While the vampire legend is central to the plot Jordan takes a subtle approach, this is less about fangs (they favour hooked thumb nails over teeth) and crucifixes than the curse of immortality, the boredom and the hunger, the need to feed. Ronan plays Eleanor Webb as an angel of mercy only bringing death to those who are ready; she feels trapped by her life, unable to reach out and connect to others or even tell them the truth. Meanwhile her mother Clara (Arterton) is just trying to keep them safe and make ends meet as they find shelter with Noel (Daniel Mays) at his shabby dilapidated hotel, The Byzantium.
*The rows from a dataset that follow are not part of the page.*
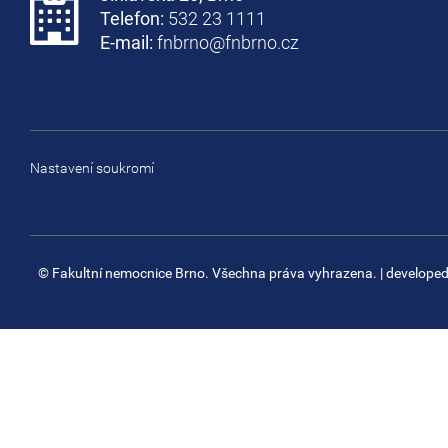
Telefon:
532 23 1111
E-mail:
fnbrno@fnbrno.cz
Nastavení soukromí
© Fakultní nemocnice Brno. Všechna práva vyhrazena.
| develope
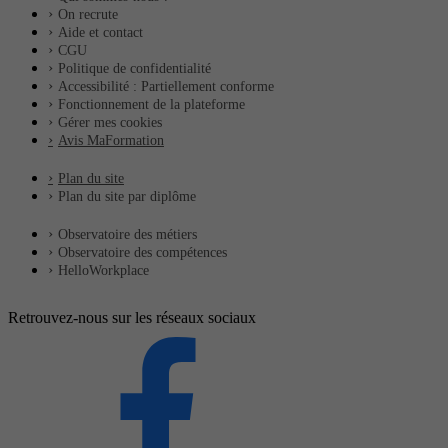
On recrute
Aide et contact
CGU
Politique de confidentialité
Accessibilité : Partiellement conforme
Fonctionnement de la plateforme
Gérer mes cookies
Avis MaFormation
Plan du site
Plan du site par diplôme
Observatoire des métiers
Observatoire des compétences
HelloWorkplace
Retrouvez-nous sur les réseaux sociaux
Vampirism certainly isn’t portrayed as glamorous, going for a more credible interpretation with echoes of Daughters of Darkness, Martin and Let the Right One In. This brooding, unromantic take gives Byzantium a level of reality, grounding the folklore in our rational world. Ronan easily carries the film and once again proves how great a young actress she is; Arterton isn’t given much to do but easily fulfils the cinematic ‘tart with a heart’ archetype; Caleb Landry Jones plays Ronan’s love interest as too wane and limp to be genuinely relatable (in fact he borders on the irritating). The two timelines (their birth as vampires circa 1800 and their life now) help flesh out the humanity of their plight but even with all the wonderful shots, costumes and the odd splash of blood it all adds up to a fairly average vampire flick.
Afterwards Jordan (on crutches, due to a broken leg) admits in the Q&A session how nervous he was taking on a vampire project in the wake of Twilight and it’s always good to see such an established, Oscar winning director producing genre films while Arterton and Ronan added a heady dash of glamour to Friday’s FrightFest session.